Vu le code de justice administrative.

Considérant ce qui suit :

1. La présidente de la 1ère chambre du tribunal administratif de Nice a rejeté la demande de M. A comme étant manifestement irrecevable, au motif du défaut de production de la décision attaquée.

2. Il ressort du dossier de première instance que la requête présentée par M. A devant le tribunal administratif de Nice n'était accompagnée ni de la décision attaquée, ni d'une pièce justifiant du dépôt d'une demande adressée à l'administration. Cette requête n'a pas été régularisée, en dépit de l'invitation adressée à son avocate, en application de l'article R. 612-1 du code de justice administrative, par lettre du 4 janvier 2024, réceptionnée dans l'application Télérecours le 9 janvier suivant. Dès lors, faute de satisfaire à l'exigence qu'impose l'article R. 412-1 du code de justice administrative, la demande de M. A était manifestement irrecevable.

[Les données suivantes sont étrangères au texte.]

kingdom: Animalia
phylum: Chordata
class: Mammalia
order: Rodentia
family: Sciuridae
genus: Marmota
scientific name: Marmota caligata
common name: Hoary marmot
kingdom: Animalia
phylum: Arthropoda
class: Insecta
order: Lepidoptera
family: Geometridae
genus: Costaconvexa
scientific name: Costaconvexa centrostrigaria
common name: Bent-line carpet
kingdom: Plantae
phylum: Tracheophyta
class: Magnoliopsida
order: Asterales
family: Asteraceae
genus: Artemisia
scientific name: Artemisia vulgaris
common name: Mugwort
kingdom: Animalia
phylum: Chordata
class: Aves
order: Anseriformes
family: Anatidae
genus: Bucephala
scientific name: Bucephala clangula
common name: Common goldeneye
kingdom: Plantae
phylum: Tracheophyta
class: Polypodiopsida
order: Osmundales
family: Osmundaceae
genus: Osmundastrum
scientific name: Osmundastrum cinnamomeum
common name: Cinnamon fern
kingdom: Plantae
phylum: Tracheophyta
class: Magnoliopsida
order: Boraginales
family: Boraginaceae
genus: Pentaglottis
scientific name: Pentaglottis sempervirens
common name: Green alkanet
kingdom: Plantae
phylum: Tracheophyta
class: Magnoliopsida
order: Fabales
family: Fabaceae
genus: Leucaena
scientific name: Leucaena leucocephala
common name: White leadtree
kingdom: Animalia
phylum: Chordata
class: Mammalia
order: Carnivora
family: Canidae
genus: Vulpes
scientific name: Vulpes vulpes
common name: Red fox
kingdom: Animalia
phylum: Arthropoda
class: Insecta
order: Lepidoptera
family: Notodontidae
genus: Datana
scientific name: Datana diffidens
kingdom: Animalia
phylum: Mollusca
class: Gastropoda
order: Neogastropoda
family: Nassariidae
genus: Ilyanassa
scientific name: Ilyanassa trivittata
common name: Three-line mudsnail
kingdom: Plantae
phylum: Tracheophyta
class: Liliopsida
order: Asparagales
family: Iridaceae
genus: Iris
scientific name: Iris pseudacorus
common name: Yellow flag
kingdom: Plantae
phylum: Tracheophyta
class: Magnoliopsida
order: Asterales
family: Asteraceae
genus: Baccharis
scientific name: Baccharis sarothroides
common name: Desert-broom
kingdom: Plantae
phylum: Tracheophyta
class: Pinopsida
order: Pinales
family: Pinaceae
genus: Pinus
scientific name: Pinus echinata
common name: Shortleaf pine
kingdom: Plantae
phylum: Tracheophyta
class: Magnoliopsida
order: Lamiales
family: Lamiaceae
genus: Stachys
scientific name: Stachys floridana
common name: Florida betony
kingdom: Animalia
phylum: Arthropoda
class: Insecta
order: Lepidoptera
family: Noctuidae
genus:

3. Lorsque l'auteur d'un recours n'a pas produit en première instance la décision attaquée ou la pièce justifiant de la date de dépôt d'une demande adressée à l'administration, alors qu'il a été mis à même de le faire par une invitation à régulariser adressée par le tribunal administratif, il n'est pas recevable à produire ces justifications pour la première fois en appel. Par suite, la production devant la Cour du courrier de M. A adressé au préfet des Alpes-Maritimes le 13 octobre 2023 ainsi que d'un feuillet justifiant de l'envoi en recommandé avec avis de réception n'est pas de nature à régulariser sa demande de première instance.

4. Dans ces conditions, M. A n'est pas fondé à soutenir que c'est à tort que la présidente de la 1ère chambre du tribunal administratif de Nice a rejeté sa demande comme manifestement irrecevable. Par suite, sa requête d'appel doit elle-même être rejetée, en application des dispositions du dernier alinéa de l'article R. 222-1 du code de justice administrative, y compris ses conclusions à fin d'injonction et celles présentées au titre de l'article L. 761-1 du même code.

O R D O N N E :

Article 1er : La requête de M. A est rejetée.

Article 2 : La présente ordonnance sera notifiée à M. B A.